The MTU on the link between the router and the ISP is (presumably) 1492.
There exists the concept of a "path MTU", which is the *lowest* MTU of
all the links on the path between you and the server. Which is likely
also to be 1492, since every *proper* link has an MTU of at least 1500.
In Legacy IP, routers are allowed to automatically fragment packets. So
when a router sees a packet that's too big to fit down the next link, it
can split it up into fragments for itself.
However, that ends up being really inefficient. The hosts at each end
really want to learn what the *path* MTU is, and send packets no larger
than that size.
To do this, they set a 'Don't Fragment' (DF) bit on the packets they
send. And this means that a router *doesn't* automatically fragment
them. Instead it sends an ICMP 'fragmentation needed' message back to
the sender, letting the *sender* know that it needs to reduce the size
of the packets it's sending. (In IPv6, there is no DF bit and it's as if
it were always set; routers *never* fragment for you.)
So, you'll notice that the DF bit is set on your outbound packets, and
your machine should *learn* about the lower MTU of the PPPoE link when
your local router tells it that certain packets didn't fit.

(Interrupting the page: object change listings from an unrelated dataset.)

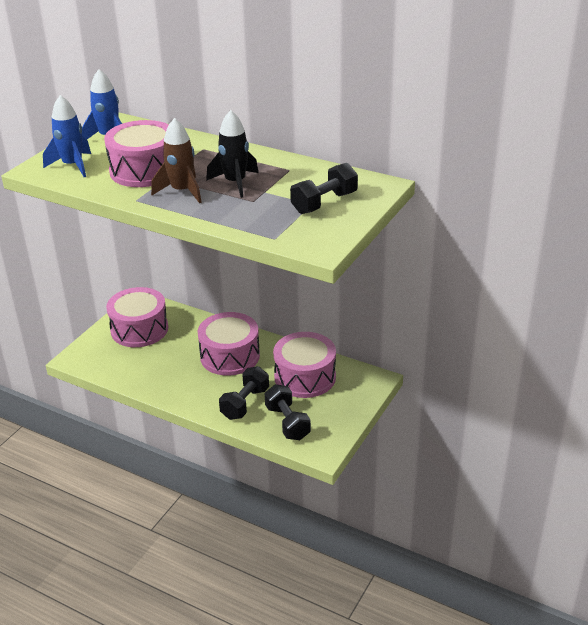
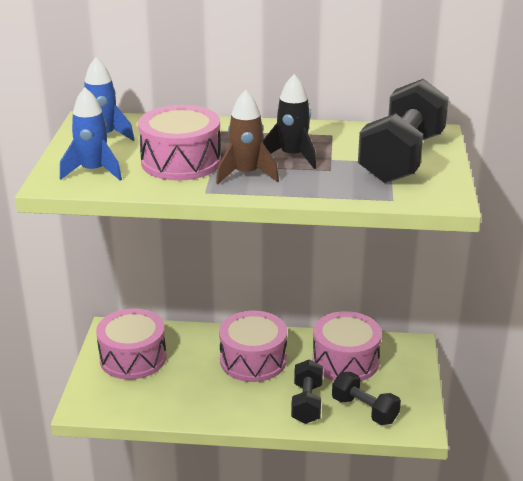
camera: 25 degrees left, 5 degrees down
black dumbbell [290,163,358,214] -> black dumbbell [358,79,449,183], size x1.76

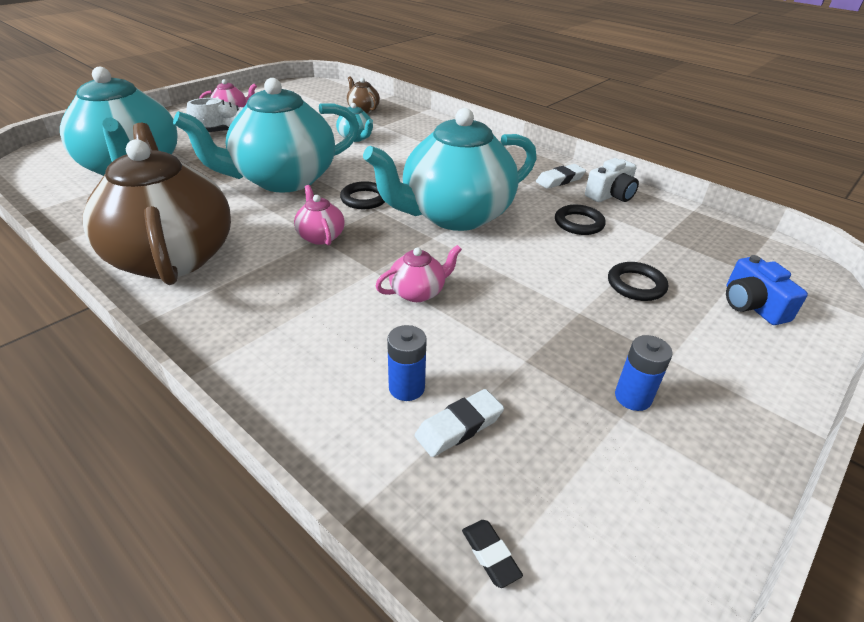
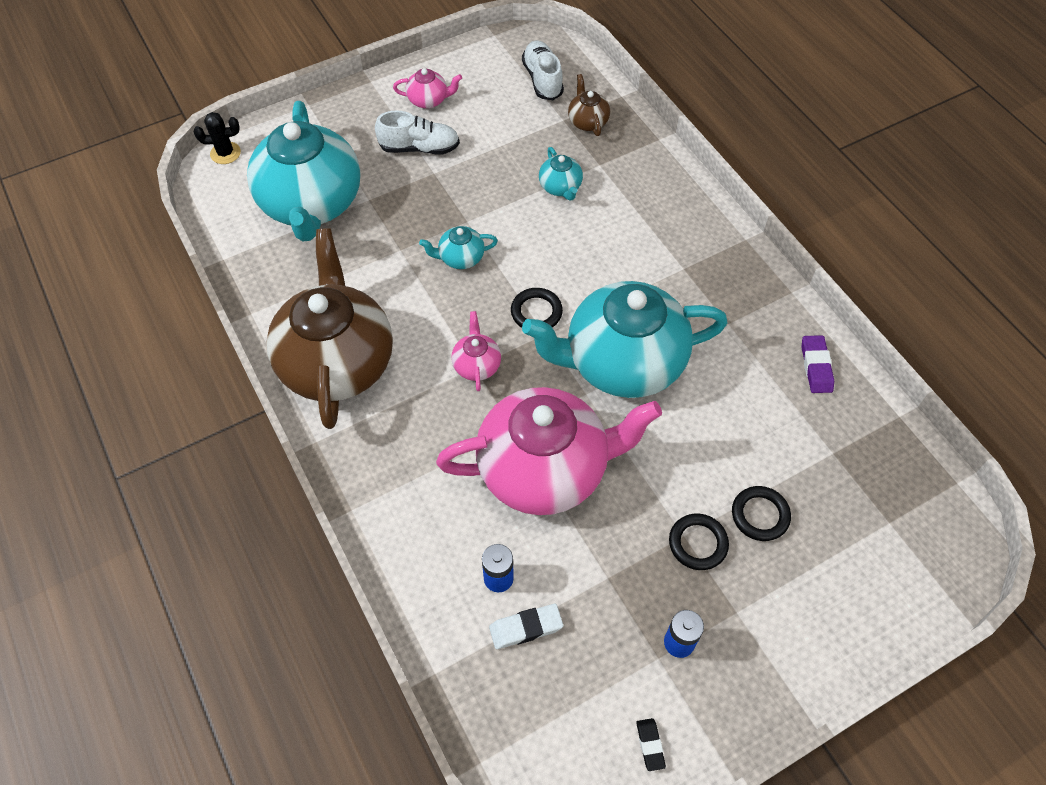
camera: 20 degrees right, 20 degrees up
turquoise teapot [173,78,359,193] -> turquoise teapot [419,226,498,269], size x0.41
pink teapot [376,245,462,302] -> pink teapot [436,387,662,515], size x2.44
black eraser [462,520,523,588] -> black eraser moved to [636,718,666,771]
white eraser [536,164,586,189] -> none
black ring [555,205,606,235] -> black ring moved to [669,514,729,570]
white camera [585,158,639,202] -> purple eraser [801,335,834,393]
blue camera [726,255,808,325] -> none
none -> black cactus [194,112,241,164]
none -> white shoe [522,41,564,100]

However, you'll also notice that the DF bit *isn't* set on the incoming
packets you see from the Cisco side. As far as I can tell, that's purely
because a large number of Cisco admins are morons, and like to filter
ICMP because they don't realise how badly that breaks networks. So the
Cisco server *doesn't* set the DF bit, *doesn't* get hurt when broken
firewalls break incoming ICMP, and doesn't know what the path MTU is
between you and the server. So it can't make optimal use of the network
by fragmenting packets properly at source.
> Not yet tried so far, but at least 700 *is* sufficient to fix the
> problem. Probably I'll try just the 1500 minus the overhead of PPPoE,
> minus the overhead of VPN and bisect it from both ends. This will take
> a while.
You could try just leaving it at the default (1408?) and then using
'ping -s xxx' to try packets of different lengths. watch what's
happening with tcpdump. See when the fragmentation of the incoming
packets starts to happen.
You could try this sized ping both over the VPN, and on the real
network. No need to do it with UDP, I suspect.